Je pense, mon cher ami, que vous avez vu Renduel[2] et qu’il vous a dit ce dont je l’avais chargé. Jusqu’à présent je n’ai proposé votre article aux Débats[3] qu’avec une extrême réserve en maintenant tous les privilèges dus à votre talent, et en demandant que l’article fût accepté sur votre nom sans être lu au préalable. Cependant M. Bertin l’aîné, qui a, vous le savez, la plus haute et la plus profonde estime de ce que vous faites et de ce que vous êtes, m’ayant témoigné hier le désir de lire l’article, uniquement pour voir s’il ne renfermait rien de contraire à la couleur politique du journal, je ne pense pas qu’il faille le lui refuser. Je le lui remettrai donc, si vous ne me le défendez pas. M. Bertin est on ne peut plus disposé à insérer, et je suis convaincu que l’article passera. Sinon, je compte toujours sur votre bonne intention pour le National. J’ajouterai ici, en confidence, que le désir de vous avoir aux Débats comme rédacteur littéraire me paraît très grand et perce dans tout ce qu’on me dit.
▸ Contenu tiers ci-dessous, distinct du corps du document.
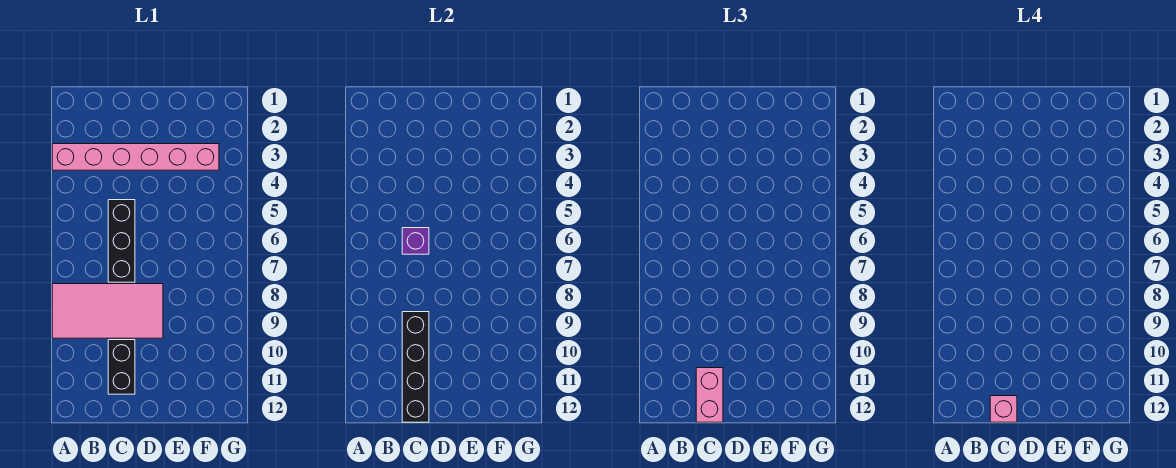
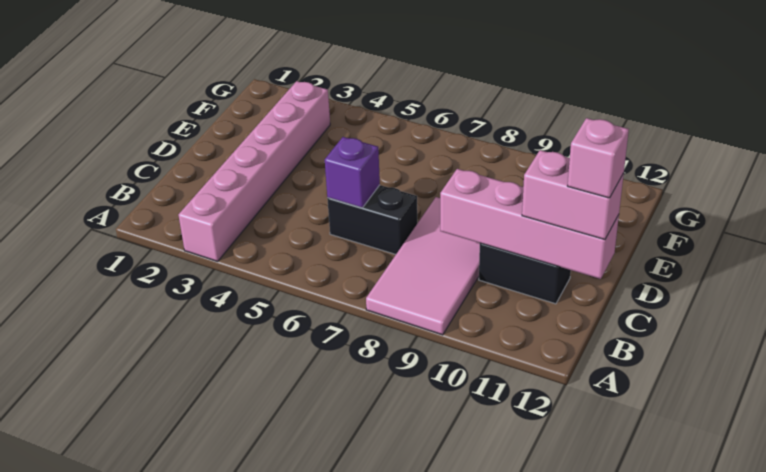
black 1x3 brick [108,200,135,282] -> black 1x2 brick [327,185,417,254]
black 1x4 brick [402,312,429,422] -> pink 1x4 brick [440,169,619,279]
Tenez ceci bien secret. Qu’en pensez-vous de votre côté ?

Maintenant, vous serait-il possible d’ajouter à votre admirable article une page, n’importe où, à la fin par exemple, pour parler de l’édition en elle-même, des nouvelles préfaces, notamment de celle du Dernier jour d’un condamné qui a quelque étendue, sinon quelque importance, et pour dire que lorsque la réimpression nouvelle de Notre-Dame de Paris paraîtra, le journal en reparlera, ainsi que des trois chapitres nouveaux qui sont très longs, et où figure Louis XI. Ceci est dans l’intérêt matériel de la chose et

  1. Bibliothèque nationale.
  2. Renduel fut le grand éditeur des romantiques ; il commença à être apprécié vers 1830 ; il sut attirer les auteurs à succès (Balzac, Victor Hugo, Théophile Gautier, etc.), et deviner les gloires naissantes. Vers 1840, il dut se retirer, sa santé ne lui permettant pas de continuer.
  3. Article sur l’édition Renduel des romans de Victor Hugo. Cet article parut le 24 juillet 1832 dans le Journal des Débats.